START Excerpted records

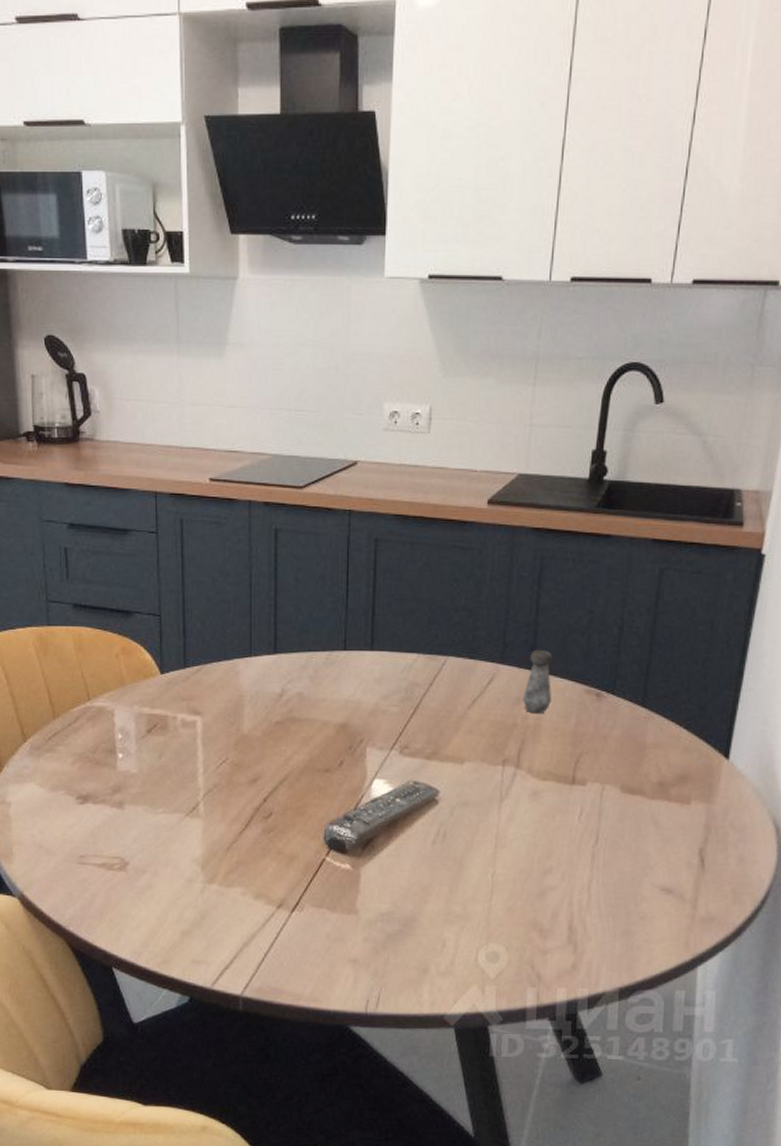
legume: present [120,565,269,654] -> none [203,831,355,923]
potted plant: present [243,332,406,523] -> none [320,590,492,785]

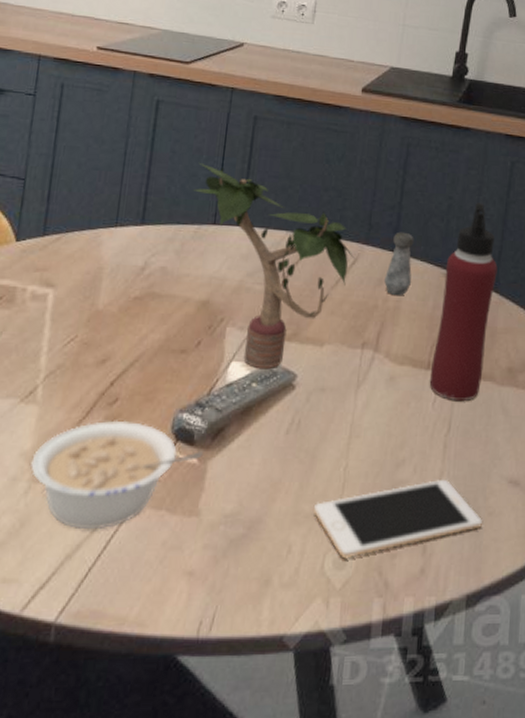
legume: none [203,831,355,923] -> present [30,420,203,530]
potted plant: none [320,590,492,785] -> present [192,163,356,368]
cell phone: none [465,886,634,954] -> present [314,479,482,559]
water bottle: none [574,615,646,815] -> present [429,203,498,402]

END Excerpted records

▶ _Assignment_:
Using the records above, please retype only the run of lines from the line holding "legume: none [203,831,355,923]" through the last line, both ends included.

▶ _Output for this exercise_:
legume: none [203,831,355,923] -> present [30,420,203,530]
potted plant: none [320,590,492,785] -> present [192,163,356,368]
cell phone: none [465,886,634,954] -> present [314,479,482,559]
water bottle: none [574,615,646,815] -> present [429,203,498,402]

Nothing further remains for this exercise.